The company pleaded guilty at Telford Magistrates' Court to breaching the Environmental Permitting (England and Wales) Regulations 2010 by causing sewage to discharge into the Row Brook from the Acton Burnell Treatment Works between November 2014 and May 2016, failing to provide a labelled sampling point, and failing to operate and maintain a grass plot treatment facility.

A member of the public who was out dog walking on 10 May 2016 reported a strong smell and a ditch full of raw sewage. As a result, an Environment Agency officer inspected the site and found the brook was polluted for 250 metres downstream of the works. The incident was caused by a fat blockage at the works inlet.

On returning three days later, the officer found the discharge had continued. They were told by a Severn Trent member of staff that it was due to the expansion of a nearby college, and that the works were due to be upgraded to improve capacity.
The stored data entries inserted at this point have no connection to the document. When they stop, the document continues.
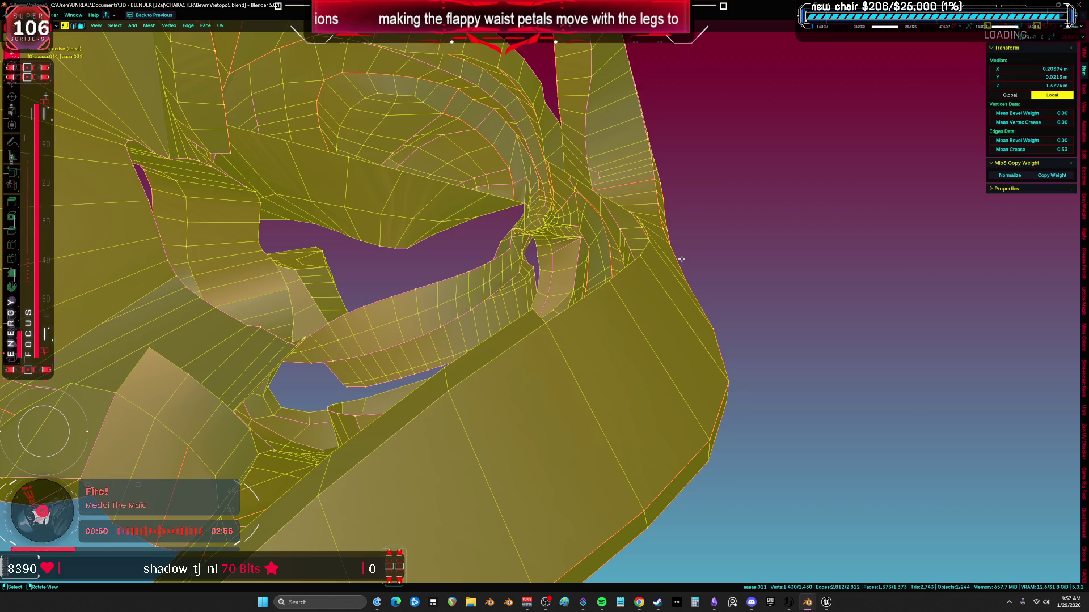
# Merge the stray vertex onto its neighbour using Merge At Last
pyautogui.moveTo(216, 315)
pyautogui.mouseDown(button='middle')
pyautogui.moveTo(283, 277)
pyautogui.moveTo(359, 306)
pyautogui.moveTo(400, 226)
pyautogui.moveTo(438, 194)
pyautogui.moveTo(451, 184)
pyautogui.moveTo(450, 233)
pyautogui.moveTo(510, 182)
pyautogui.moveTo(445, 219)
pyautogui.mouseUp(button='middle')
pyautogui.click(417, 280)
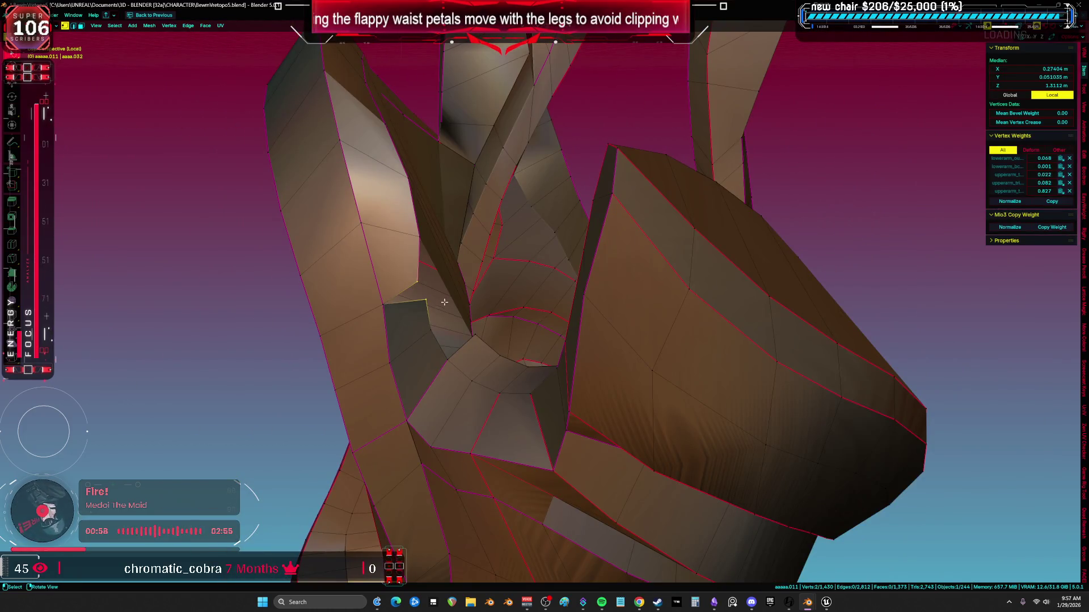
pyautogui.press('m')
pyautogui.click(429, 265)
pyautogui.moveTo(429, 265)
pyautogui.mouseDown(button='middle')
pyautogui.moveTo(556, 272)
pyautogui.moveTo(544, 279)
pyautogui.mouseUp(button='middle')
# Recalculate the whole mesh's normals to face outside
pyautogui.press('a')
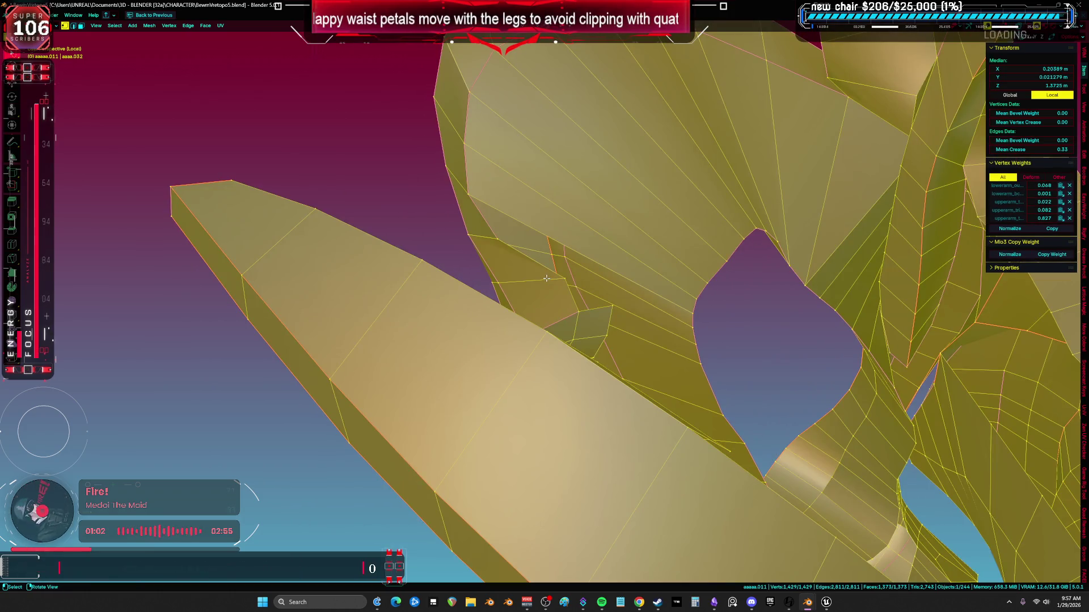
pyautogui.press('m')
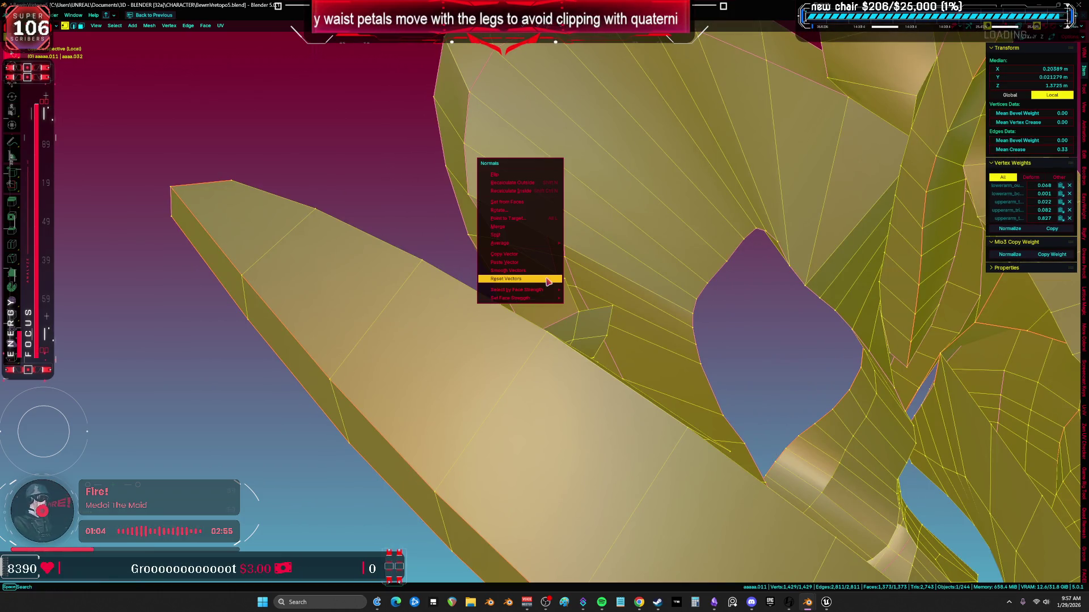
pyautogui.press('Escape')
pyautogui.click(530, 184)
pyautogui.moveTo(530, 183)
pyautogui.mouseDown(button='middle')
pyautogui.moveTo(631, 303)
pyautogui.moveTo(522, 258)
pyautogui.mouseUp(button='middle')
Effluent normally discharges into storm tanks during poor weather conditions, but in this case was incorrectly discharging via the works storm tanks during normal weather. Sewage was being discharged into the brook without being properly treated.

In an attempt to stop the pollution, Severn Trent set up a system of pumping its storm tanks to sludge holding tanks, which would then be emptied and taken off-site by road tanker. The Agency said this showed it was possible to run the site in accordance with its permit, despite a capacity squeeze.

An Agency survey the next day concluded that the sewage had had a significant impact on macroinvertebrate ecology. Further inspection revealed the discharges had been happening regularly for 17 months.